[Work to be completed] Give all the lines below again, exactly, with no pictures.

START Task material

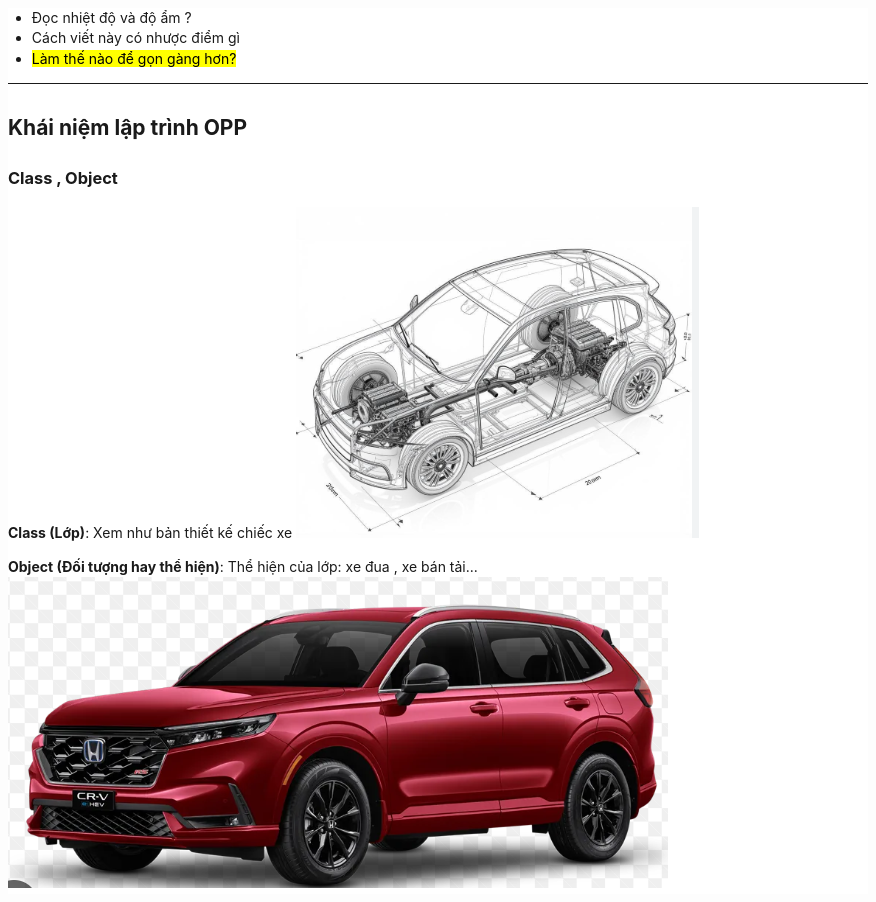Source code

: </div>

<div>

- Đọc nhiệt độ và độ ẩm ?
- Cách viết này có nhược điểm gì
- <mark>Làm thế nào để gọn gàng hơn?</mark>

</div>

</div>

---

<div>

## Khái niệm lập trình OPP
### Class , Object

<div class="content split-2">

<div class="fragment">

**Class (Lớp)**: Xem như bản thiết kế chiếc xe
!['car.png'](images/car.png)

</div>

<div class="fragment">

**Object (Đối tượng hay thể hiện)**:  Thể hiện của lớp: xe đua , xe bán tải...
!['car1.png'](images/car1.png)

END Task material

[Result]
Source code

: </div>

<div>

- Đọc nhiệt độ và độ ẩm ?
- Cách viết này có nhược điểm gì
- <mark>Làm thế nào để gọn gàng hơn?</mark>

</div>

</div>

---

<div>

## Khái niệm lập trình OPP
### Class , Object

<div class="content split-2">

<div class="fragment">

**Class (Lớp)**: Xem như bản thiết kế chiếc xe
!['car.png'](images/car.png)

</div>

<div class="fragment">

**Object (Đối tượng hay thể hiện)**:  Thể hiện của lớp: xe đua , xe bán tải...
!['car1.png'](images/car1.png)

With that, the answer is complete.